What you need to do |
When copying the data below, keep only the lines from the one with "right front paw: (555, 639)" through the one with "right elbow: (746, 547)", word for word, and skip the pictures.

- - -

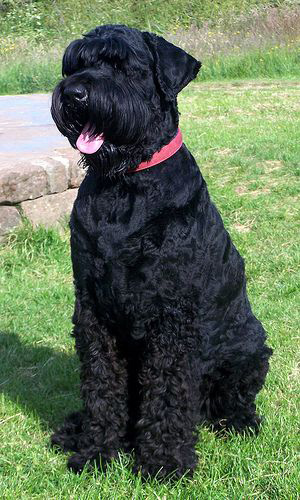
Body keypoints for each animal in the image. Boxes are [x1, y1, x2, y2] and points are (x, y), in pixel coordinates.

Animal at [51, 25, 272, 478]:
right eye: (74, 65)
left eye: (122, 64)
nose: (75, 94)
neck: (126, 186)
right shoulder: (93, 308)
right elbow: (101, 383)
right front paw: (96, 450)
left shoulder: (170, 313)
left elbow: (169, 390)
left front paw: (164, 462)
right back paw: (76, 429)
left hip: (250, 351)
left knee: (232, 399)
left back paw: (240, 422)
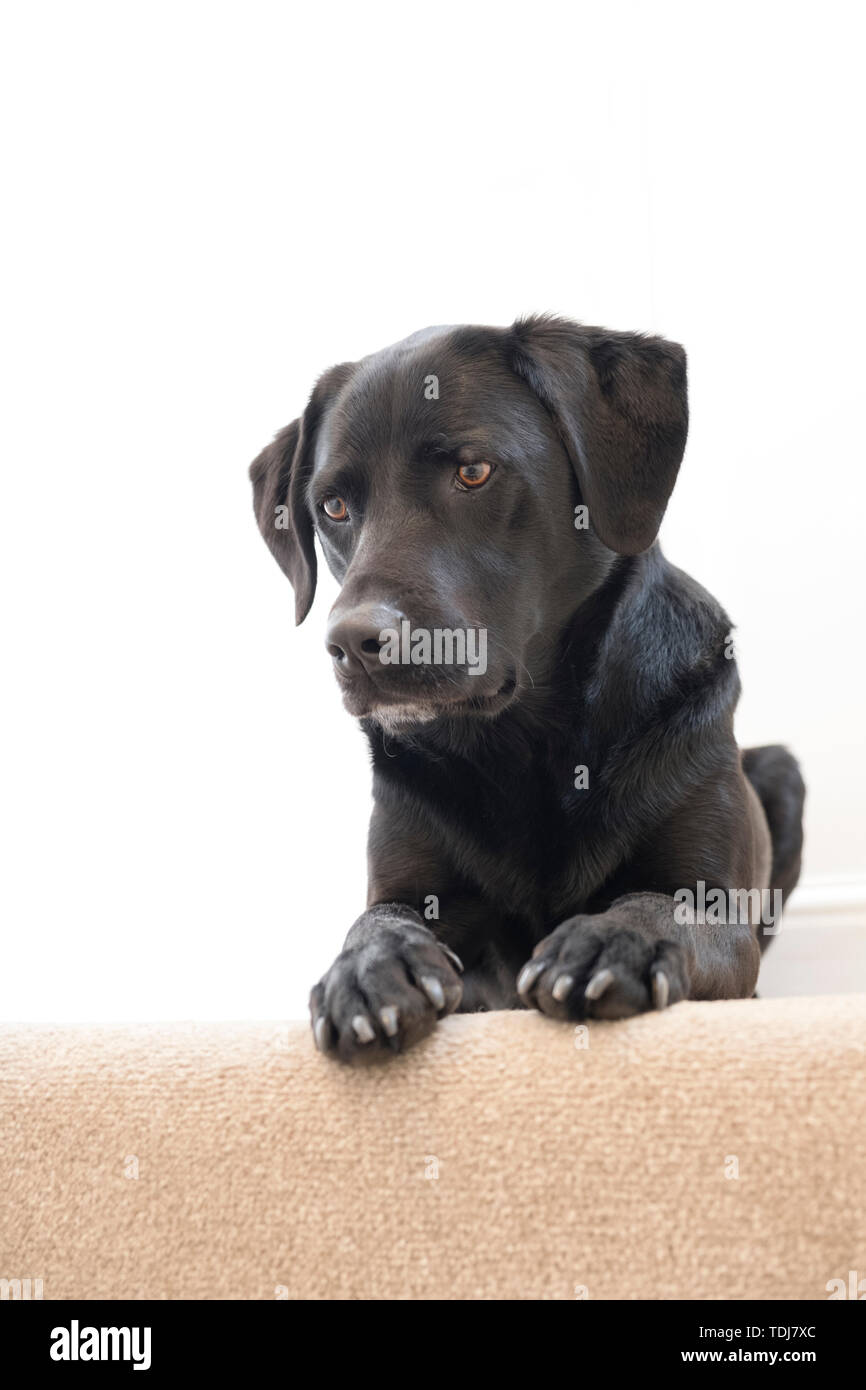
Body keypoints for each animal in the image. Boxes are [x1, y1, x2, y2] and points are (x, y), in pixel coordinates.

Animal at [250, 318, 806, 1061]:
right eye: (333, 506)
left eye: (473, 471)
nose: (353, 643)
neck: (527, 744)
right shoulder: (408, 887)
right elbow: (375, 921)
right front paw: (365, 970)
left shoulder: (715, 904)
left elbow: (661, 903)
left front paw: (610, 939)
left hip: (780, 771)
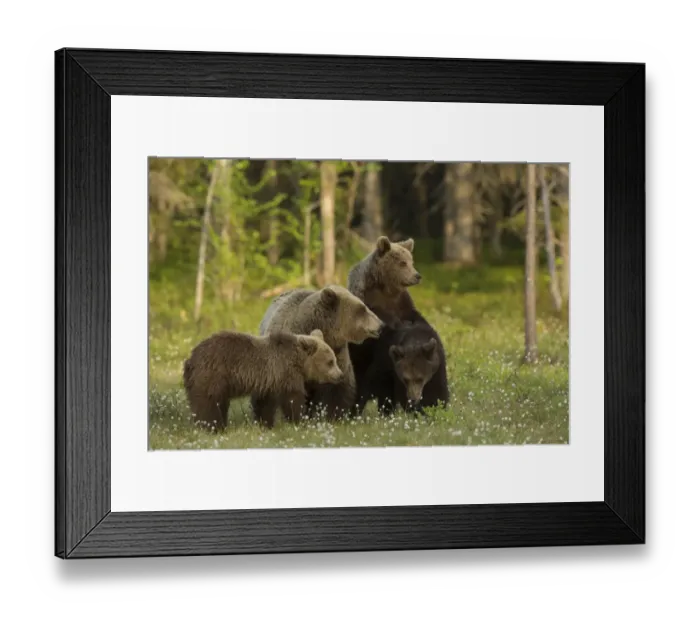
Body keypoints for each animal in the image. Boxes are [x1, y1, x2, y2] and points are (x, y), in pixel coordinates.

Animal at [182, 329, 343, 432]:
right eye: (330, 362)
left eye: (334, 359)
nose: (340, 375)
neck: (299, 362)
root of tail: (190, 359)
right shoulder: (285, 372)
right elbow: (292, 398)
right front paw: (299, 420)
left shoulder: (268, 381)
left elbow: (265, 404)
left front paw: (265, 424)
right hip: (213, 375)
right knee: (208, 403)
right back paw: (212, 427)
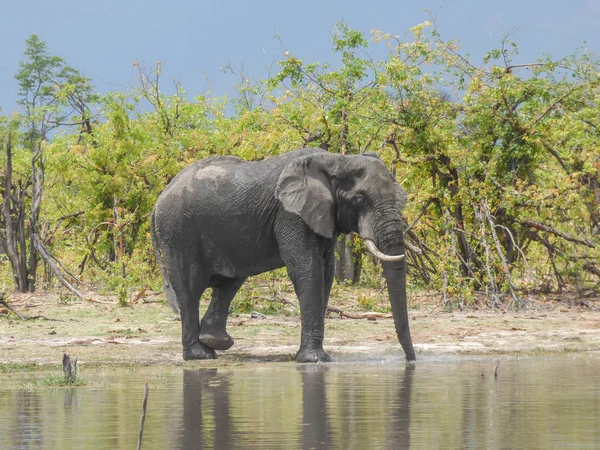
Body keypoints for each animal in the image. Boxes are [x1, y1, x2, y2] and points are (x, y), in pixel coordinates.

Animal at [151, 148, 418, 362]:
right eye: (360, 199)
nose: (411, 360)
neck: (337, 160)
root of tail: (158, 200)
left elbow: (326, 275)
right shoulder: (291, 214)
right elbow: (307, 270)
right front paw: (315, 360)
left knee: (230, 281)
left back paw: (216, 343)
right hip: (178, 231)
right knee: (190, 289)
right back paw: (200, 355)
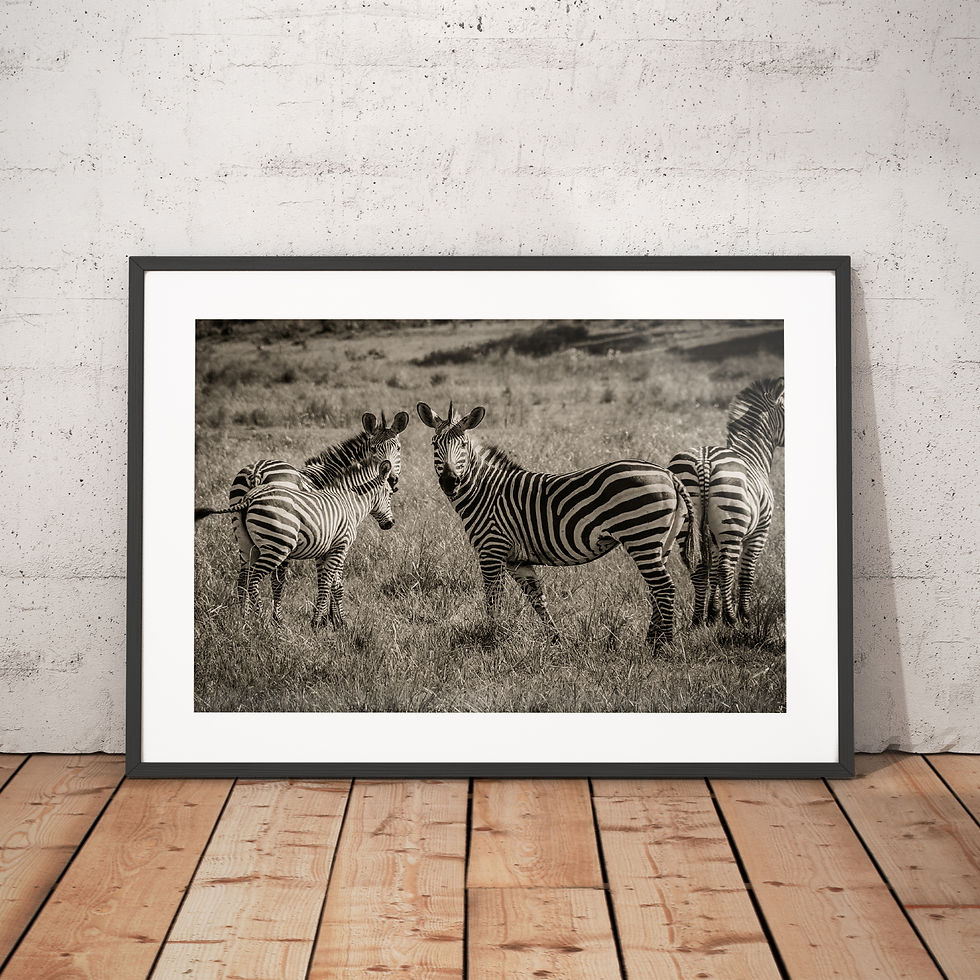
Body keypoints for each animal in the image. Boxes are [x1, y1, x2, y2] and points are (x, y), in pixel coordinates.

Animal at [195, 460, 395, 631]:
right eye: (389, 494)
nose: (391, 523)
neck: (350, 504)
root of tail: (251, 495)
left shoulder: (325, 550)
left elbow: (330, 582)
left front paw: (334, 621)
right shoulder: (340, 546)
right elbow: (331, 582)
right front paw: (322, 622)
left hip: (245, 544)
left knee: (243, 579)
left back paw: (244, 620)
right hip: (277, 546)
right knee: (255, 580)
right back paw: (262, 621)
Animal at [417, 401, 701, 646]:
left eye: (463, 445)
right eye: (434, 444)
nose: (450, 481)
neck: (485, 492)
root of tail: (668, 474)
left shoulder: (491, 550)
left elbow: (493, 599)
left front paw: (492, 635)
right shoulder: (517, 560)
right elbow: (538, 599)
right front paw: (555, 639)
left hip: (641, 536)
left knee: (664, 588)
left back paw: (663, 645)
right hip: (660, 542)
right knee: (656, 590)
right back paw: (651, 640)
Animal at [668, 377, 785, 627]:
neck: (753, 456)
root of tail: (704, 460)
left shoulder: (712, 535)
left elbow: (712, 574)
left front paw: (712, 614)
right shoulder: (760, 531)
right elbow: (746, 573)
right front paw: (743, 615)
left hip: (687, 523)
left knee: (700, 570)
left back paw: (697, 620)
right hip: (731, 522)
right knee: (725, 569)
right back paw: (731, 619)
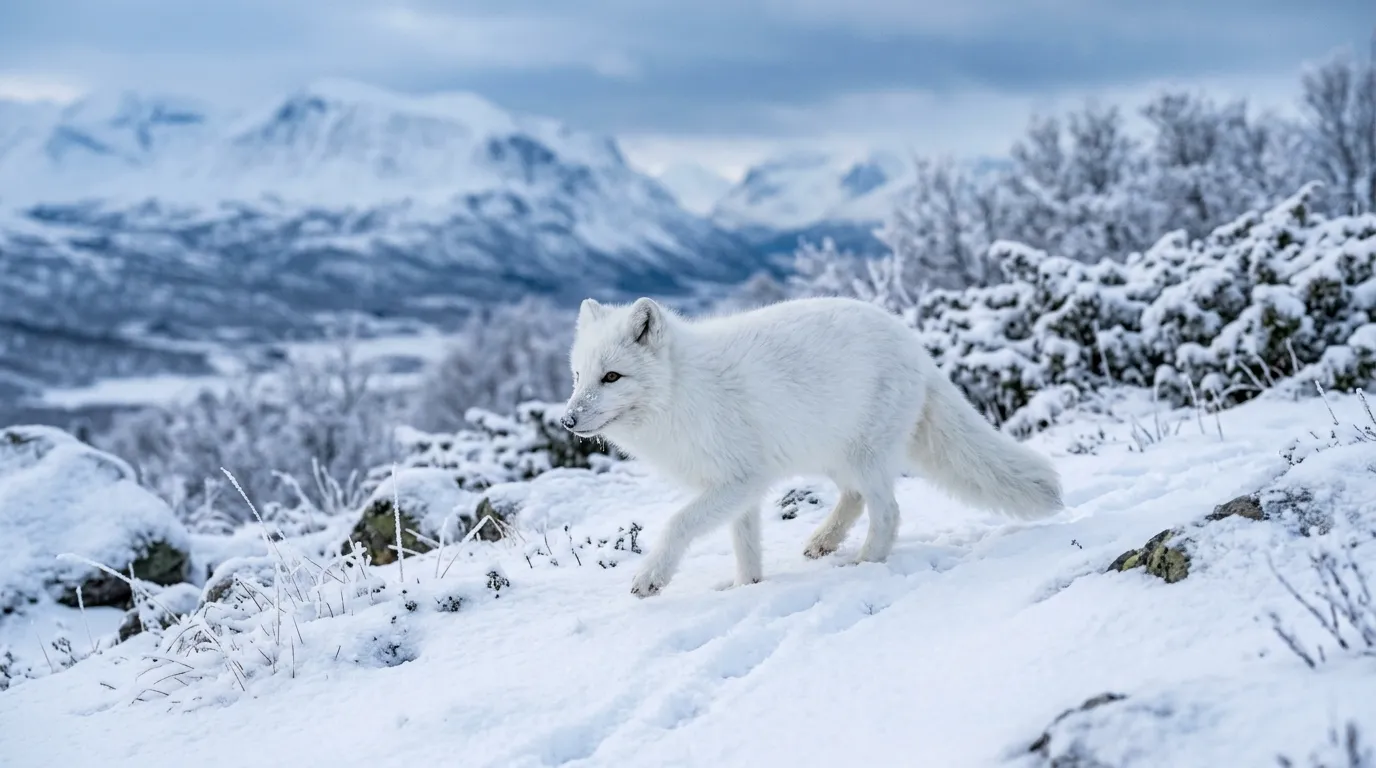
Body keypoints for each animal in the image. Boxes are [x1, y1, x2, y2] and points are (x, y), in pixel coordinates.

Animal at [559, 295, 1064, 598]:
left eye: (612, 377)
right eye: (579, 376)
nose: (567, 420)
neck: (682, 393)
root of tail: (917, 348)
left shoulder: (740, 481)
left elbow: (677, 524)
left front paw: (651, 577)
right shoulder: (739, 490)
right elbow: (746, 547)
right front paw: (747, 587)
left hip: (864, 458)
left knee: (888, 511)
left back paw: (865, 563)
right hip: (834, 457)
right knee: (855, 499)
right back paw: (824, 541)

- - -

Exercise solution |
right front paw: (555, 639)
left hip: (641, 536)
left knee: (664, 588)
left back paw: (663, 645)
right hip: (660, 542)
right knee: (656, 590)
right back paw: (651, 640)
Animal at [668, 377, 785, 627]:
neck: (753, 456)
root of tail: (704, 460)
left shoulder: (712, 535)
left elbow: (712, 574)
left front paw: (712, 614)
right shoulder: (760, 531)
right elbow: (746, 573)
right front paw: (743, 615)
left hip: (687, 523)
left knee: (700, 570)
left back paw: (697, 620)
right hip: (731, 522)
right knee: (725, 569)
right back paw: (731, 619)
Body keypoints for each animal in the image. Boxes are [x1, y1, x2, y2] and points are (x, y), in pixel coordinates.

Animal at [559, 295, 1064, 598]:
left eye: (612, 377)
right eye: (579, 376)
nose: (567, 420)
neck: (682, 393)
root of tail: (917, 348)
left shoulder: (740, 481)
left elbow: (677, 524)
left front paw: (651, 577)
right shoulder: (739, 490)
right elbow: (746, 547)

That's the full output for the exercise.